16The applicant also raised the argument that she suffered from chronic pain and psychological impairments that fall outside of the MIG. Due to my conclusions about her concussion, I do not find it necessary to address these arguments.
17Because I have found that the applicant’s injuries fall outside of the MIG, I must now determine whether the disputed treatment plans are reasonable and necessary for addressing the applicant’s accident-related impairments. Once again, the onus is on the applicant to show, on a balance of probabilities, that each plan is reasonable and necessary.
18The disputed treatment plans all involve modalities of physical therapy (e.g., acupuncture; physical manipulation; exercise, etc.). All three plans list “pain reduction”, “increased range of motion”, and “increase in strength” as goals.
19In support of her argument that these plans are reasonable and necessary, the applicant again points to the clinical notes and records of her family physician, as well as records from a physical medicine and rehabilitation clinic that she was referred to. Specifically, she submits that these records show how her condition deteriorated after the respondent stopped funding this treatment in January 2016.
20The respondent contends that there is no medical evidence linking the proposed treatment plans to her concussion. Further, the respondent notes that the applicant has previously questioned the efficacy of this physical therapy.
21I find that the treatment plans in dispute are reasonable and necessary. Once again, the clinical notes and records of the family physician are useful in conducting this analysis, as they demonstrate that physical therapy assisted the applicant with her accident-related impairments.
22For instance, in the first follow-up visit after being diagnosed with a concussion, the applicant reported feeling better as a result of the physical therapy (dated July 22, 2015): “[G]enerally starting to feel better… attending massage alternate days, chiro daily and has started yoga… still has some headaches however feels that after her holidays next week would like to return to work.” The applicant’s SACT-2 scores also significantly decreased from the first time it was administered, i.e., during the visit on July 10, 2015.

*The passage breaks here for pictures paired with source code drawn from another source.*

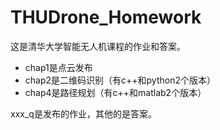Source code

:# THUDrone_Homework

这是清华大学智能无人机课程的作业和答案。

- chap1是点云发布
- chap2是二维码识别（有c++和python2个版本）
- chap4是路径规划（有c++和matlab2个版本）

xxx_q是发布的作业，其他的是答案。
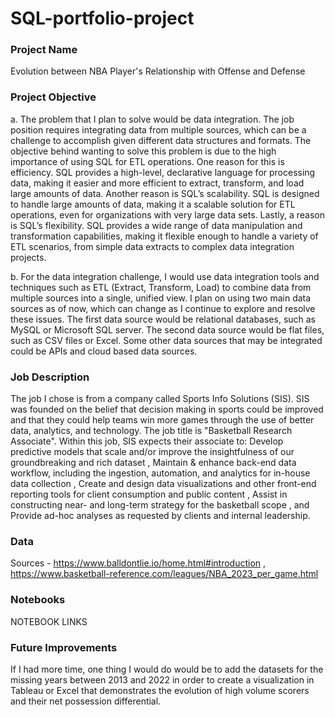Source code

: # SQL-portfolio-project

### Project Name
Evolution between NBA Player's Relationship with Offense and Defense


### Project Objective
   a. The problem that I plan to solve would be data integration. The job position requires integrating data from multiple sources, which can be a challenge to accomplish given different data structures and formats. The objective behind wanting to solve this problem is due to the high importance of using SQL for ETL operations. One reason for this is efficiency. SQL provides a high-level, declarative language for processing data, making it easier and more efficient to extract, transform, and load large amounts of data. Another reason is SQL’s scalability. SQL is designed to handle large amounts of data, making it a scalable solution for ETL operations, even for organizations with very large data sets. Lastly, a reason is SQL’s flexibility. SQL provides a wide range of data manipulation and transformation capabilities, making it flexible enough to handle a variety of ETL scenarios, from simple data extracts to complex data integration projects.
   
   b. For the data integration challenge, I would use data integration tools and techniques such as ETL (Extract, Transform, Load) to combine data from multiple sources into a single, unified view. I plan on using two main data sources as of now, which can change as I continue to explore and resolve these issues. The first data source would be relational databases, such as MySQL or Microsoft SQL server. The second data source would be flat files, such as CSV files or Excel. Some other data sources that may be integrated could be APIs and cloud based data sources. 


### Job Description
The job I chose is from a company called Sports Info Solutions (SIS). SIS was founded on the belief that decision making in sports could be improved and that they could help teams win more games through the use of better data, analytics, and technology.
The job title is "Basketball Research Associate". Within this job, SIS expects their associate to: Develop predictive models that scale and/or improve the insightfulness of our groundbreaking and rich dataset
, Maintain & enhance back-end data workflow, including the ingestion, automation, and analytics for in-house data collection
, Create and design data visualizations and other front-end reporting tools for client consumption and public content
, Assist in constructing near- and long-term strategy for the basketball scope
, and Provide ad-hoc analyses as requested by clients and internal leadership.

### Data
Sources - https://www.balldontlie.io/home.html#introduction , https://www.basketball-reference.com/leagues/NBA_2023_per_game.html

### Notebooks
NOTEBOOK LINKS

### Future Improvements
If I had more time, one thing I would do would be to add the datasets for the missing years between 2013 and 2022 in order to create a visualization in Tableau or Excel that demonstrates the evolution of high volume scorers and their net possession differential.
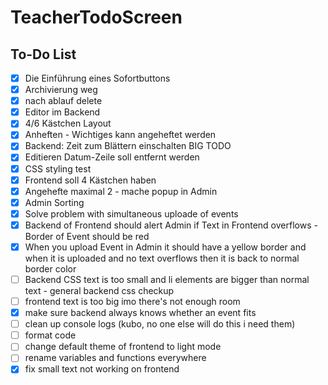 # TeacherTodoScreen

## To-Do List

- [x] Die Einführung eines Sofortbuttons
- [x] Archivierung weg
- [x] nach ablauf delete
- [x] Editor im Backend
- [x] 4/6 Kästchen Layout
- [x] Anheften - Wichtiges kann angeheftet werden
- [x] Backend: Zeit zum Blättern einschalten BIG TODO
- [x] Editieren Datum-Zeile soll entfernt werden
- [x] CSS styling test
- [x] Frontend soll 4 Kästchen haben
- [x] Angehefte maximal 2 - mache popup in Admin
- [x] Admin Sorting 
- [x] Solve problem with simultaneous uploade of events
- [x] Backend of Frontend should alert Admin if Text in Frontend overflows - Border of Event should be red
- [x] When you upload Event in Admin it should have a yellow border and when it is uploaded and no text overflows then it is back to normal border color
- [ ] Backend CSS text is too small and li elements are bigger than normal text - general backend css checkup
- [ ] frontend text is too big imo there's not enough room
- [x] make sure backend always knows whether an event fits
- [ ] clean up console logs (kubo, no one else will do this i need them)
- [ ] format code
- [ ] change default theme of frontend to light mode
- [ ] rename variables and functions everywhere
- [x] fix small text not working on frontend
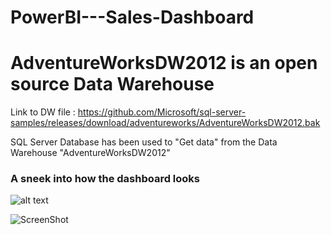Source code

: # PowerBI---Sales-Dashboard

# AdventureWorksDW2012 is an open source Data Warehouse

Link to DW file : https://github.com/Microsoft/sql-server-samples/releases/download/adventureworks/AdventureWorksDW2012.bak

SQL Server Database has been used to "Get data" from the Data Warehouse "AdventureWorksDW2012"
<h3> A sneek into how the dashboard looks</h3>

![alt text](https://github.com/ahhanan07/ahhanan07/PowerBI---Sales-Dashboard/blob/main/AdventureWorks_Dashboard_Snippet.PNG?raw=true)

![ScreenShot](https://raw.github.com/ahhanan07/PowerBI---Sales-Dashboard/{main}/AdventureWorks_Dashboard_Snippet.PNG)
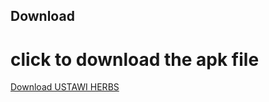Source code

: ## Download
# click to download the apk file
[Download USTAWI HERBS](https://github.com/mutheejj/UstawiHerbs/Ustawi.apk)
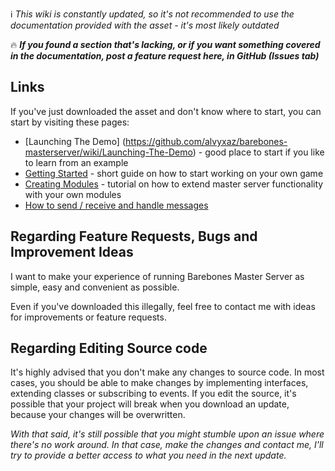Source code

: :information_source: _This wiki is constantly updated, so it's not recommended to use the documentation provided with the asset - it's most likely outdated_

:fire: **_If you found a section that's lacking, or if you want something covered in the documentation, post a feature request here, in GitHub (Issues tab)_**

## Links

If you've just downloaded the asset and don't know where to start, you can start by visiting these pages:
* [Launching The Demo] (https://github.com/alvyxaz/barebones-masterserver/wiki/Launching-The-Demo) - good place to start if you like to learn from an example
* [Getting Started](https://github.com/alvyxaz/barebones-masterserver/wiki/Getting-Started) - short guide on how to start working on your own game
* [Creating Modules](https://github.com/alvyxaz/barebones-masterserver/wiki/Creating-Modules) - tutorial on how to extend master server functionality with your own modules
* [How to send / receive and handle messages](https://github.com/alvyxaz/barebones-masterserver/wiki/Networking-API)

## Regarding Feature Requests, Bugs and Improvement Ideas

I want to make your experience of running Barebones Master Server as simple, easy and convenient as possible.

Even if you've downloaded this illegally, feel free to contact me with ideas for improvements or feature requests.

## Regarding Editing Source code

It's highly advised that you don't make any changes to source code. In most cases, you should be able to make changes by implementing interfaces, extending classes or subscribing to events. If you edit the source, it's possible that your project will break when you download an update, because your changes will be overwritten.

_With that said, it's still possible that you might stumble upon an issue where there's no work around. In that case, make the changes and contact me, I'll try to provide a better access to what you need in the next update._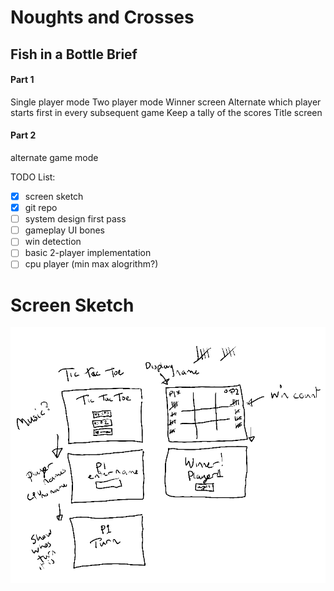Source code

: # Noughts and Crosses
## Fish in a Bottle Brief

#### Part 1
Single player mode
Two player mode
Winner screen
Alternate which player starts first in every subsequent game
Keep a tally of the scores
Title screen

#### Part 2
alternate game mode

TODO List:
- [X] screen sketch
- [X] git repo
- [ ] system design first pass
- [ ] gameplay UI bones
- [ ] win detection
- [ ] basic 2-player implementation
- [ ] cpu player (min max alogrithm?)

# Screen Sketch
![first pass doodle for the game screens](https://github.com/ludovino/TicTacToe/blob/master/UI-sketch.png?raw=true)
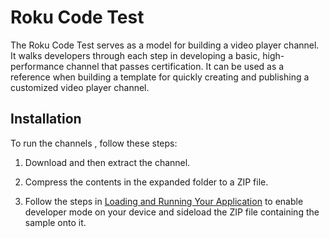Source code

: # Roku Code Test

The Roku Code Test serves as a model for building a video player channel. It walks developers through each step in developing a basic, high-performance channel that passes certification. It can be used as a reference when building a template for quickly creating and publishing a customized video player channel.

## Installation

To run the channels , follow these steps:

1. Download and then extract the channel.

2. Compress the contents in the expanded folder to a ZIP file.

3. Follow the steps in [Loading and Running Your Application](https://developer.roku.com/en-gb/docs/developer-program/getting-started/developer-setup.md#step-1-set-up-your-roku-device-to-enable-developer-settings) to enable developer mode on your device and sideload the ZIP file containing the sample onto it.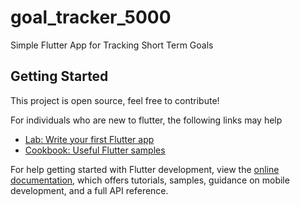 # goal_tracker_5000

Simple Flutter App for Tracking Short Term Goals

## Getting Started

This project is open source, feel free to contribute!

For individuals who are new to flutter, the following links may help

- [Lab: Write your first Flutter app](https://docs.flutter.dev/get-started/codelab)
- [Cookbook: Useful Flutter samples](https://docs.flutter.dev/cookbook)

For help getting started with Flutter development, view the
[online documentation](https://docs.flutter.dev/), which offers tutorials,
samples, guidance on mobile development, and a full API reference.
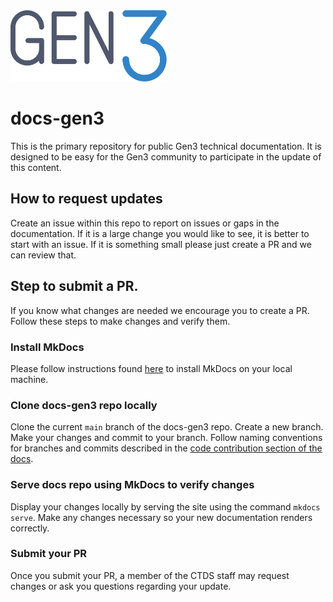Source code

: <img src="docs/img/gen3-blue-dark.png" width=250px>

# docs-gen3
This is the primary repository for public Gen3 technical documentation.  It is designed to be easy for the Gen3 community to participate in the update of this content.  

## How to request updates
Create an issue within this repo to report on issues or gaps in the documentation.  If it is a large change you would like to see, it is better to start with an issue.  If it is something small please just create a PR and we can review that.

## Step to submit a PR.

If you know what changes are needed we encourage you to create a PR.  Follow these steps to make changes and verify them.

### Install MkDocs

Please follow instructions found [here](https://www.mkdocs.org/user-guide/installation/) to install MkDocs on your local machine.

### Clone docs-gen3 repo locally

Clone the current `main` branch of the docs-gen3 repo. Create a new branch.  Make your changes and commit to your branch.  Follow naming conventions for branches and commits described in the [code contribution section of the docs](https://github.com/uc-cdis/docs-gen3/blob/Update-to-readme/docs/gen3-resources/developer-guide/contribute.md#naming-conventions).

### Serve docs repo using MkDocs to verify changes

Display your changes locally by serving the site using the command `mkdocs serve`.  Make any changes necessary so your new documentation renders correctly.

### Submit your PR

Once you submit your PR, a member of the CTDS staff may request changes or ask you questions regarding your update.
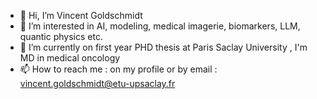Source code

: - 👋 Hi, I’m Vincent Goldschmidt
- 👀 I’m interested in AI, modeling, medical imagerie, biomarkers, LLM, quantic physics etc.
- 🌱 I’m currently on first year PHD thesis at Paris Saclay University , I'm MD in medical oncology
- 📫 How to reach me : on my profile or by email : vincent.goldschmidt@etu-upsaclay.fr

23From this visit onwards, the applicant reported fewer concussion symptoms. Her SACT-2 scores also continued to drop.
24However, after she stopped receiving physical therapy, the family physician’s notes then detailed how the applicant’s symptoms intensified, and her SACT-2 scores increased. The family physician also found that, after this therapy stopped, hot baths, showers, sauna visits, and home exercises were all failing to provide her with relief from her symptoms.
25Taken together, this timeline of symptom reduction and intensification satisfies me that the applicant’s accident-related impairments will be addressed by the physical therapies proposed in the disputed treatment plans. As such, I find that the plans are reasonable and necessary.
26I will note, as the respondent has highlighted, that the applicant has previously questioned the efficacy of this treatment, including in the “Additional Comments” section of the treatment plan in dispute submitted on November 11, 2015. However, considering the significant intensification of symptoms following the end of her physical therapy in January 2016, I am satisfied that, on a balance of probabilities, the proposed treatments will assist the applicant.
CONCLUSION
27I find that the applicant did not sustain predominantly minor injuries that fall within the MIG. As such, the applicant is no longer subject to the financial limit on medical benefits prescribed by s. 18(1) of the Schedule.
28I have found that the disputed treatment plans are reasonable and necessary. Interest is, therefore, due in accordance with s. 51 of the Schedule at the prescribed rate.
Released: June 13, 2018
Craig Mazerolle, Adjudicator
Footnotes
- O. Reg. 34/10.
- Minor Injury Guideline, Superintendent’s Guideline 01/14, issued pursuant to s. 268.3(1.1) of the Insurance Act, R.S.O. 1990, c. I.8 (the “Insurance Act”).